Opening the Interview


Setting the stage appropriately at the beginning of the interview can help the candidate feel more comfortable sharing information, leading to a much better experience. Spend some time setting expectations and building rapport with the candidate before jumping into the formal interview questions.  

Tips and Techniques for Building Rapport 

Rapport is about understanding other people and showing a genuine interest in them. When we have rapport, communication becomes easier and more effective. Here are ways you can build rapport with candidates: 

Remember the basics 

Create a good foundation for building rapport by:   

  • Maintaining good eye contact rather than looking away.
  • Smiling.
  • Referring to the candidate by name.
  • Being sincere and showing a genuine interest in the candidate.
  • Giving the candidate your full attention.

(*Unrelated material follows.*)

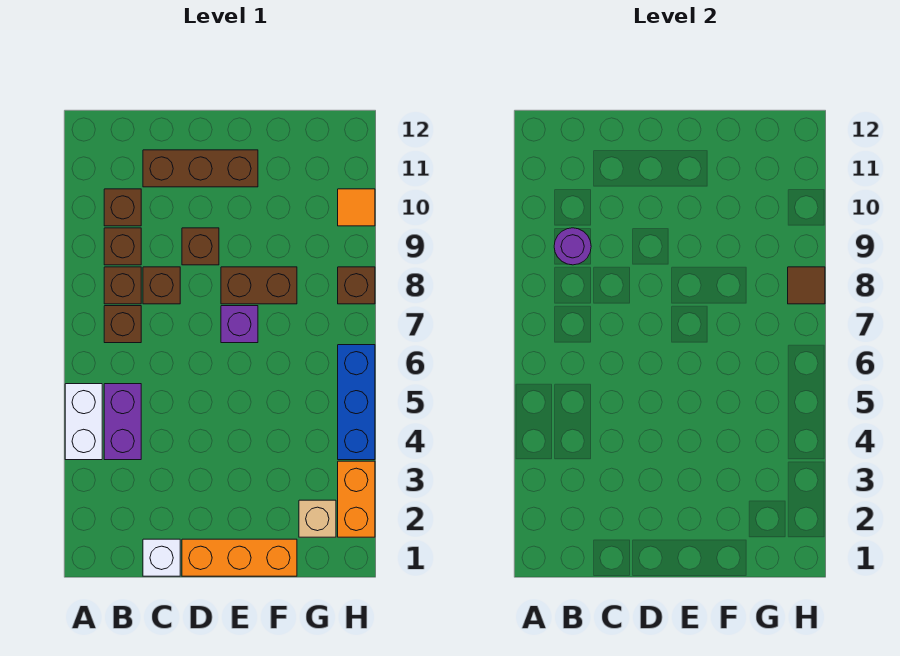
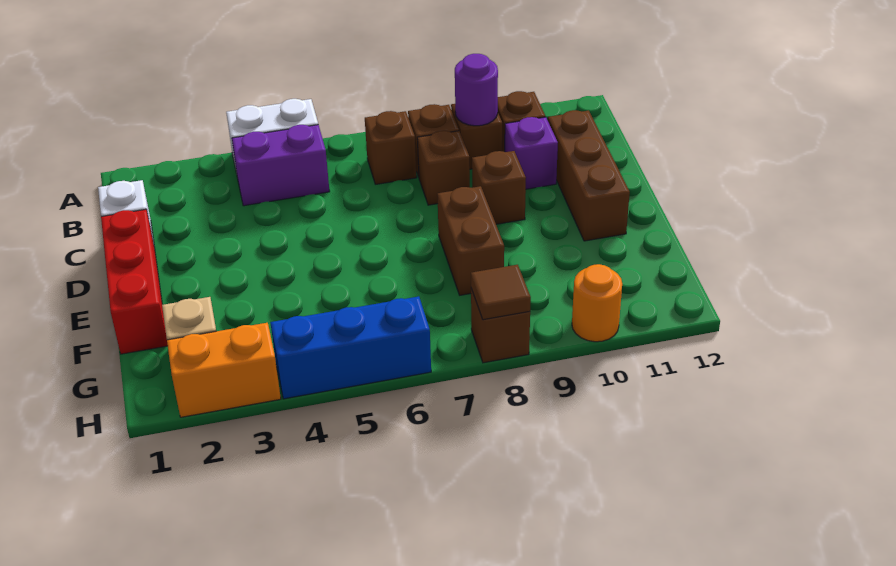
orange brick D1:F1 level 1 -> red brick D1:F1 level 1
purple brick E7 level 1 -> purple brick C10 level 1
orange tile H10 level 1 -> orange round brick H10 level 1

Perfect your ‘small talk’ 

When the candidate first joins the interview, have some good conversation topics ready to break the ice. Remember to keep things light and stick to safe, non-argumentative topics (weather, hometown, etc.) 

Set expectations 

Once everyone has settled in, give the candidate an introduction and overview. First, introduce yourself and any other interviewers. Next, explain to the candidate that you will be asking a series of behavior-based interview questions. Highlight that you may be taking notes during the interview, but that the candidate has your full attention. 

Put yourself in their shoes 

As the candidate shares information and responds to the interview questions, be sure to show empathy – in other words, try to understand the candidate by seeing things from their perspective and recognizing their emotions. You can do this by using your imagination or thinking back to a time when you were in a similar situation and reflecting on your thoughts. 

Use mirroring 

Mirroring is a useful technique you can use to get ‘into sync’ with the candidate. It uses a combination of body language, words and phrases, and tone of voice:   

  • Body language. Though more limited in virtual interviews, you may witness some of a candidate’s body language, including posture, gestures (such as hand movements), or facial expressions. You can subtly mirror some of this body language to connect with the candidate.
  • Words and phrases. Look out for certain keywords and phrases that the candidate uses and drop them into the conversation if you can.
  • Tone of voice. Notice the candidate’s speech patterns, such as their tone of voice and how loudly or softly they speak. If they speak softly and slowly, then lower the volume and tempo of your voice as well. 

Tip: Be careful not to go overboard, as too much mirroring can run the risk of offending the other person.